• **PAGE EXTRACT**
Or a real estate firm.
Or an accountant.
Or insurance company.
Or anything besides a Masonic Temple.
When the local paper interviewed one of the the Masons for a story on the sale of their old Temple, the most enthusiastic thing that he could find to say about their new location was that it has "better parking."
But hey, I'll bet the elevator works flawlessly and the roof doesn't leak. What more can anyone want? Perhaps someone will even put their lodge names on the office directory in the lobby.
For a fraternal group that so mythologizes its origins among the most storied and legendary builders and architects of the Biblical and Medieval worlds, how can we as Masons now accept the most banal mediocrities as being suitable for our Temples, which are supposed to be our sanctuaries from the chaotic and mundane world around us?
The most grotesquely misunderstood and abused phrase in all of Freemasonry is "it is the internal, not the external qualities of a man which Masonry regards." That phrase has been used as an excuse to accept, condone and perpetuate mediocrity. It's used to excuse sloppy dress and personal appearance, to excuse bad public behavior, to excuse generic pole barn Temples, to excuse poor ritual performance, and worst of all, to justify the failure to provide a quality lodge experience to our own members. We don't have a new member problem, we have a retention problem. New members flee today almost as quickly as we make them Masons because they are disappointed by our lodges and the experience we gave them. And we have no business bringing another new man into this fraternity until our existing members love it, cherish it, believe in it, practice it, and make it the very best it can be. Those sort of Masons don't leave.

• **DATA**
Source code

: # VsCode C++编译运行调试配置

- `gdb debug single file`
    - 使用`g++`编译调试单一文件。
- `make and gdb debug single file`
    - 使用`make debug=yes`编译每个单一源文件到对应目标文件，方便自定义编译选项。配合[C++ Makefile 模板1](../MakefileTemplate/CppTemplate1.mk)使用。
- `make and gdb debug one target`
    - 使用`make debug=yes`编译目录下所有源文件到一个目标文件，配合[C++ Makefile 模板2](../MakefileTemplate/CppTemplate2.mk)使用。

• **DIRECTIVE A**
Duplicate a passage of the Masonic Temple essay word for word, beginning at the words "Or a real estate" and stopping after "world around us?".
• **DIRECTIVE B**
In the Masonic Temple essay, what was the most enthusiastic thing the Mason interviewed by the local paper could say about the new location?
• **DIRECTIVE C**
Resume the Masonic Temple essay after its final sentence and continue writing in the same voice.

• **WRITTEN RESPONSE A**
Or a real estate firm.
Or an accountant.
Or insurance company.
Or anything besides a Masonic Temple.
When the local paper interviewed one of the the Masons for a story on the sale of their old Temple, the most enthusiastic thing that he could find to say about their new location was that it has "better parking."
But hey, I'll bet the elevator works flawlessly and the roof doesn't leak. What more can anyone want? Perhaps someone will even put their lodge names on the office directory in the lobby.
For a fraternal group that so mythologizes its origins among the most storied and legendary builders and architects of the Biblical and Medieval worlds, how can we as Masons now accept the most banal mediocrities as being suitable for our Temples, which are supposed to be our sanctuaries from the chaotic and mundane world around us?

• **WRITTEN RESPONSE B**
That it has "better parking."

• **WRITTEN RESPONSE C**
The good news is that the Buddhist Temple folks DO believe in the value of their former home of the Freemasons. They recognize it's still an important landmark in their town, and they are treating it accordingly. They are repairing it, cleaning it, heating and cooling it, and are happy and proud to be its new owners. So at least it won't be razed and scraped from the face of the Earth as so many others have been. And will continue to be, as temple after temple shambles down this same, dreary, future path.
It's hard to find the resources and strength and resolve to keep these irreplaceable places, to think creatively, and to involve the community, so we all don't lose them forever. Because one thing is certain: we Freemasons sure won't replace them with anything better these days.
Not by a long shot.
Tomorrow, people will drive past this still impressive and beautiful Temple with its new owners. Someone will undoubtedly ask "What was that place, anyway?"
And someone else will undoubtedly answer, "Once upon a time, there was this great and admired fraternity called the Freemasons...."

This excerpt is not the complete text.